Kristian Ipsen

Personal information
- Born: October 20, 1992 (age 33) Walnut Creek, California
- Height: 170 cm (5 ft 7 in)

Sport
- Country: United States
- Event(s): 3 meter springboard, 3 meter springboard synchro
- College team: Stanford University
- Club: Diablo Divers

Medal record
Men's diving
Representing the United States
Olympic Games
| Bronze medal – third place | 2012 London | 3 m synchro |
World Championships
| Silver medal – second place | 2009 Rome | 3 m synchro |
Pan American Games
| Silver medal – second place | 2011 Guadalajara | 3 m synchro |

= Kristian Ipsen =

American diver

Kristian Ipsen (born October 20, 1992) is an American diver, who has been diving competitively since 1998. Diving alongside Troy Dumais, they took the silver medal in the synchronized 3 meter springboard at the 2009 World Aquatics Championships and the bronze medal at the 2012 Summer Olympics.

==Competitive diving career==

At the 2011 US National Championships in August, Ipsen captured the senior men 3-meter springboard championship and teamed with Troy Dumais to win the synchronized men 3-meter springboard at UCLA's Spieker Aquatics Center.
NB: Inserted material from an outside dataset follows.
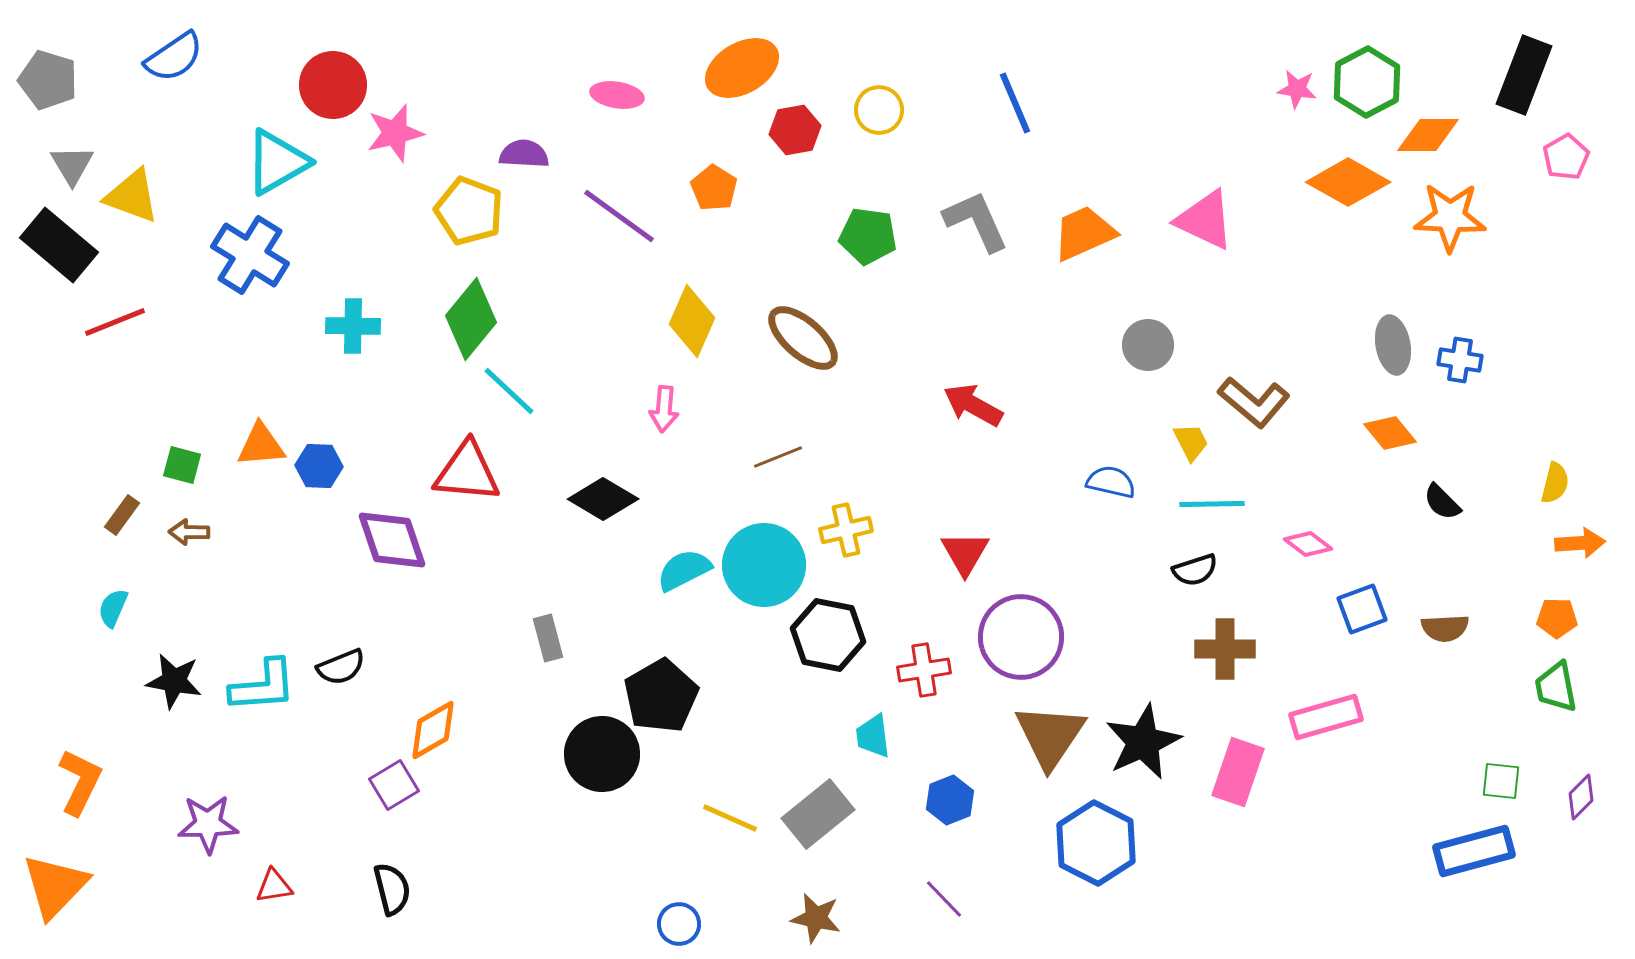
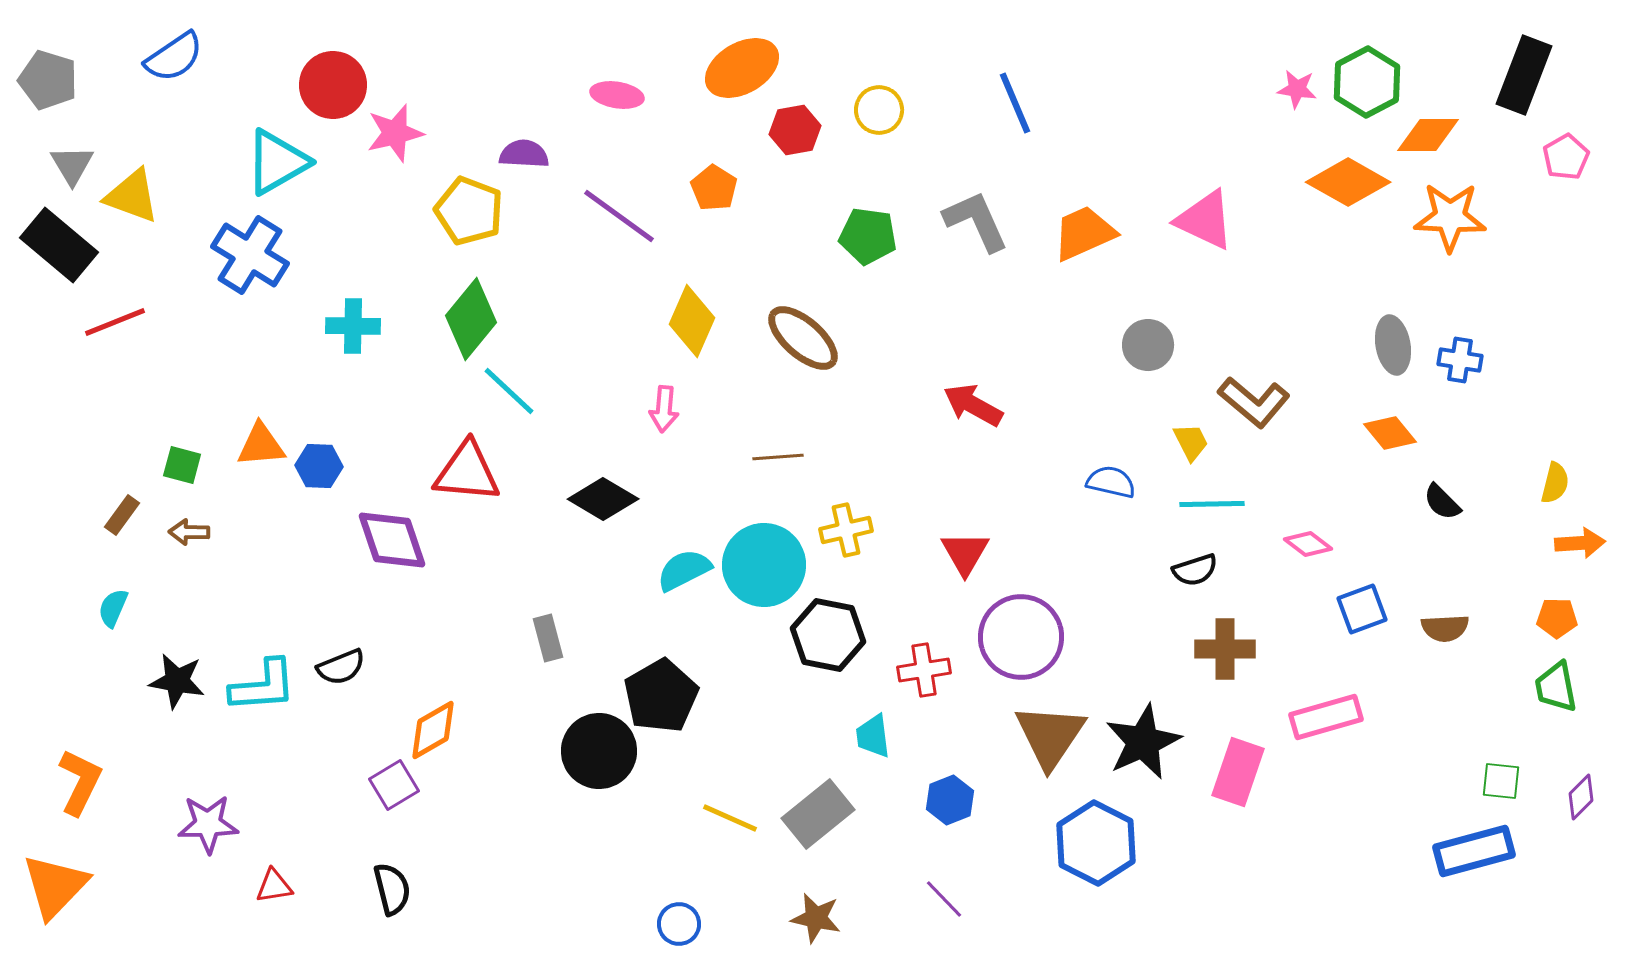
brown line at (778, 457): rotated 18 degrees clockwise
black star at (174, 681): moved 3 px right
black circle at (602, 754): moved 3 px left, 3 px up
In June 2012 Ipsen and his 3m synchro partner Troy Dumais qualified at the U.S. Olympic Team Trials held in Federal Way, Washington to represent the United States at the 2012 Olympic Games in London which began the following month.

Ipsen and Dumais won the bronze in the synchronized 3m on August 1, 2012 with a score of 446.7. The duo's medal along with David Boudia's gold in the 10 metre platform and Boudia and his partner Nicholas McCrory's bronze in the synchronized 10m platform were the first Olympic medals of any kind for the United States since 2000 and the first for a U.S male diver since 1996 in Atlanta when Mark Lenzi won the bronze medal in the 3 meter springboard.

At the 2016 FINA World Championships in Rio de Janeiro, Brazil, Ipsen won a bronze medal in the 3m springboard. It is his first individual diving medal at the FINA Diving World Cup.

At the 2016 Olympics trials, the team of Ipsen and Dumais came in second in the 3m springboard synchronized event. As there was only one spot on the Olympic squad in the event they did not qualify. The duo was bested by the team of Michael Hixon and Sam Dorman who went on to win the silver medal at the 2016 Summer Olympics in the event.

Ipsen represented the United States in the men's 3m springboard event at the 2016 Summer Olympics in Rio de Janeiro and finished fifth.
  Following the 3m springboard Olympic competition Ipsen related "I’m taking a significant break," ..."We’ll see if that Olympic spark comes back, but I’m definitely going to take a break after this".

==Personal life==
Ipsen is the son of Kent and Yvette Ipsen. He has a younger sister, Lauren. He is currently employed by Salesforce inc. in San Francisco. He attended De La Salle High School. He graduated from Stanford University in 2015. He was a member of the Stanford Cardinal diving team during his time there. He is also currently married to fellow Stanford Diving alumni, Lilly Hinrichs.